The sea rolled on to the beach to break in quiet, gentle wavelets. He glanced unconsciously at the water and an idea came into his mind. He knew it wouldn’t be long before the strengthening wind whipped the wavelets into crashing rollers, and the thought of what he was planning to do made him feel quite cold. He looked back at the German who was completely absorbed in sifting through the contents of the kitbag. Billy knew his chance would not come again; he had to act now. He crawled on his belly from the narrow wedge of shingle on which he had been hiding and slid down the beach into the water without making a sound.
He felt its chill immediately. It took his breath away but he ignored the discomfort and submerged himself completely. Once he was beneath the surface he clawed at the stony bottom to draw his massive frame down.
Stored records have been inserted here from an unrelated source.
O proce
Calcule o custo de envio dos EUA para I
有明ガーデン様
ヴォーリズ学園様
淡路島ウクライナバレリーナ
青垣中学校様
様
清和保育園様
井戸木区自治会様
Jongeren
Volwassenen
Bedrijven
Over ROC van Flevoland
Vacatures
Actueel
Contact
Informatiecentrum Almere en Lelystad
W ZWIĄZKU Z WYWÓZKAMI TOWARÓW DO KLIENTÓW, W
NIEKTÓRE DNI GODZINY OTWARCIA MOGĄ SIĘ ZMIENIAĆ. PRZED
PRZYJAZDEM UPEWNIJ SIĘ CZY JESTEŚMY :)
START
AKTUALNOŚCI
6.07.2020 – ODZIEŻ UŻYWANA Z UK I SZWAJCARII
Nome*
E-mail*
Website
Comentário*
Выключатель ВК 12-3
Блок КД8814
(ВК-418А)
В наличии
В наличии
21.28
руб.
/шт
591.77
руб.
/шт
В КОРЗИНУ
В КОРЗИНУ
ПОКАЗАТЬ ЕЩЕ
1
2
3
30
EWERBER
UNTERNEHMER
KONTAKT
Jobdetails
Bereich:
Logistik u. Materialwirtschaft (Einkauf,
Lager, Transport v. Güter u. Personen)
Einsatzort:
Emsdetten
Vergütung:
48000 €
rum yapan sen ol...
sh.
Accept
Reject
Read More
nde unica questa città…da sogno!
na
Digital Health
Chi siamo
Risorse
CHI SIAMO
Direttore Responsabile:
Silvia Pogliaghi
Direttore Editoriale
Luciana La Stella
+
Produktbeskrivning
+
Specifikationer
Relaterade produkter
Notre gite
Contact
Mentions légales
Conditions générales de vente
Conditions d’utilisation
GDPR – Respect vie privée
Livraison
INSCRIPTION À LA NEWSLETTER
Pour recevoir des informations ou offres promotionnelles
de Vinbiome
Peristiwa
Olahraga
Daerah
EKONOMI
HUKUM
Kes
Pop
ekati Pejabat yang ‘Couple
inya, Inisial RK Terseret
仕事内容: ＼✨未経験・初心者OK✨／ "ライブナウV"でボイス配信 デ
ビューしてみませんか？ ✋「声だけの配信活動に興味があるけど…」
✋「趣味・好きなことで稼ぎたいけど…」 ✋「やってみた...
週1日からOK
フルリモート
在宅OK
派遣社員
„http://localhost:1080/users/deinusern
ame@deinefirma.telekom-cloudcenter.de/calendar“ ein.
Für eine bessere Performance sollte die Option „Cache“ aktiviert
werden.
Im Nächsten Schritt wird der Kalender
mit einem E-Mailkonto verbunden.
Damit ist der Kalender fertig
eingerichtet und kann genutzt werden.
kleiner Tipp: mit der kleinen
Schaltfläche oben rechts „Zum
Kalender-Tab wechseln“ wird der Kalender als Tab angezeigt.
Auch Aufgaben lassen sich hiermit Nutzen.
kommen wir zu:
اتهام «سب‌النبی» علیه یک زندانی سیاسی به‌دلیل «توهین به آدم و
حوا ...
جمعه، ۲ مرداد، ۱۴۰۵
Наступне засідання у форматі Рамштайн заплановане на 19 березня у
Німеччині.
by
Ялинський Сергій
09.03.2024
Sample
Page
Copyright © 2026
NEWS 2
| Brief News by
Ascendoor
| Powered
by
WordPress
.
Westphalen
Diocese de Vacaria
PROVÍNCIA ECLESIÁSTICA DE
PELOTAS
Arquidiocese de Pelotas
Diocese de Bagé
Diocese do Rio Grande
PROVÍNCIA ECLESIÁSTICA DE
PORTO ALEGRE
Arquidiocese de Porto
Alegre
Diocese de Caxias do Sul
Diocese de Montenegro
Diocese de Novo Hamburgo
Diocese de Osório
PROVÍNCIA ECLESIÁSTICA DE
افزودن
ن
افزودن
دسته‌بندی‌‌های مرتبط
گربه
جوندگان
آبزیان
He took care not to move his legs because he was afraid of breaking the surface with a giveaway splash.
He pulled carefully at the stones until he felt his lungs were about to demand air with a force that would draw in vast gulps of water to drown him. He fought down a desperate urge to push hard to the surface, but allowed himself to float.gently upwards. He broke the water without a sound. Turning carefully he was relieved to see he had swum about thirty yards from the beach. He could still make out the figure of the German bent over the kitbag. Closing his legs together and bringing him arms down by his sides, Billy sunk beneath the surface. He swam away from the cove, heading round a small headland to a beach he often visited with his mother. There was a track leading from the beach to his cottage. He swam easily beneath the water, surfacing occasionally to get his bearings. When he had rounded the small headland he swam normally, stroking boldly towards the beach. Although Billy knew he had escaped from the immediate danger he still could not risk being seen, so he left the water as he had entered it, crawling on his belly.
He was about to stand up and let the sea water cascade from his clothing when he saw another figure. This one sat beside what looked like a rubber dinghy. He was about one hundred yards from Billy's position and paying little attention to what was going on around him. His back was half turned and he seemed to be quite content to look anywhere but in Billy's direction. Over his shoulder was slung a machine gun.
By now the rainclouds had almost covered the island and were well into the southern sky. The rain lashed down angled by a rising wind which was beginning to whip the sea into angry, white tops. Billy felt completely wretched. It would have been suicidal to attempt an attack on the armed German. His own physical and mental state precluded it. All he could hope to do now was to reach the sanctuary of his own cottage without being seen. He hauled himself up the cliff path and began the lonely journey to the place he had always known as home.